The Headrest Chair, with its tubular steel roll-cage silhouette and triple-AMG-cushion configuration, makes a credible argument for ergonomic absurdity. It’s not just a chair. It’s a recalibration of status. A throne for those who collect lap times and limited runs.
FUNCTIONAL FICTION
What unites the collection is a sly visual language: symbols of speed made slow. Components meant to reduce drag are now bolted into stillness. The Grille Grill, a charcoal BBQ in the unmistakable shape of the AMG front end, feels almost sacrilegious—but in the way that makes collectors salivate.
Meanwhile, the Headlight Couch, a velvety MICROCUT suede conversation piece, doesn’t just resemble a car. It is part car. With its angular chassis and working light signals, it’s part 1970s Italian cinema, part Stuttgart showroom. You could stage an entire dinner party around it—and still feel like you’re racing down the Autobahn.
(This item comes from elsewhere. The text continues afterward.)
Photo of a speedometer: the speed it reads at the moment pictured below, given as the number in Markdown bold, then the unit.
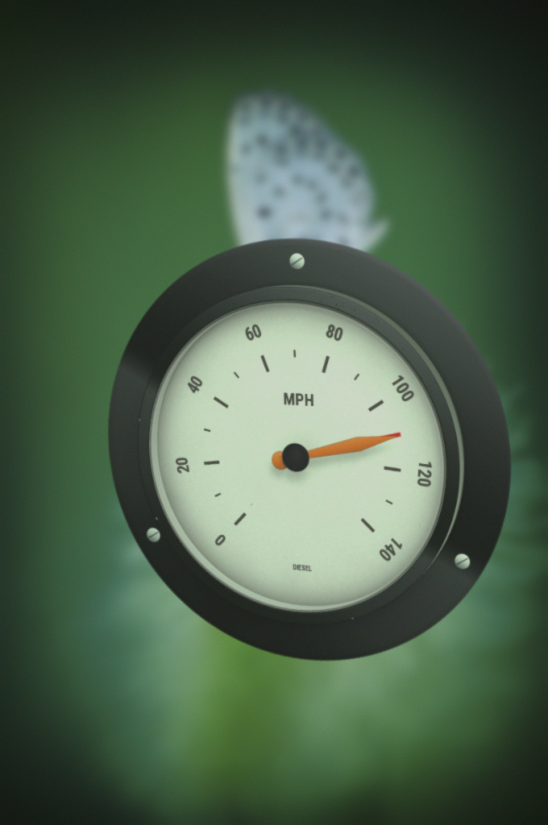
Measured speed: **110** mph
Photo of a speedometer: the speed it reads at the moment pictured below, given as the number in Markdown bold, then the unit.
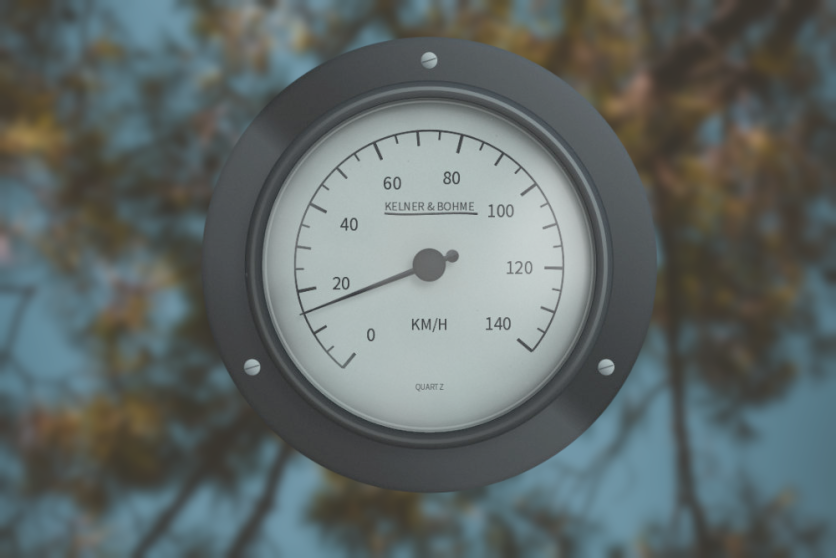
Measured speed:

The Wheel Fan, framed in an Interlagos rim and sitting atop anodized aluminum, keeps things cool while spinning like it’s trying to beat wind resistance records in your living room.
THE STUDIO UNVEILED
The pieces were forged at MSCHF’s previously top-secret Greenpoint studio—now opened to select guests for a three-day vernissage. Walking into the studio feels less like entering a design showroom and more like stepping into the control center of a design cult that read too much Domus and then rewired a German luxury car in protest.
Studio equipment is left in situ as part of the installation—MSCHF makes sure you know: this is where the work happens. It’s raw, reverent, and a touch ridiculous. Which is the point.
MORE THAN MERCH
To complement the furniture drop, an exclusive capsule of apparel and accessories adds a layer of ironic luxury. Graphical prints of AMG parts adorn heavyweight tees, workwear trousers, and caps that feel like a pit crew from another dimension. Even the accessories are layered with subtext: a tree-shaped car fragrance, for instance, nods to Affalterbach, Germany—AMG’s hometown, whose name translates to “apple tree on the brook.”
The apparel doesn’t scream “collab.” It murmurs it, like a well-tuned V8 at idle.
DESIGN FOR THE DEFIANT
MSCHF and AMG didn’t just build a collection—they built a contradiction. It’s both a reverent nod to design history and a burn-out across its face. It’s high-performance machinery frozen into domesticity. It’s industrial poetry for those who want their living room to say: Yes, this is a seat made of seatbelts—and no, you can’t have one.
This collection isn’t for your average Mercedes owner. It’s for the collector who knows their Memphis from their Milan, who wants their home to speak in limited editions and punchlines.
And above all, it’s for those who understand that in 2025, the true mark of luxury isn’t horsepower—it’s how you repurpose it.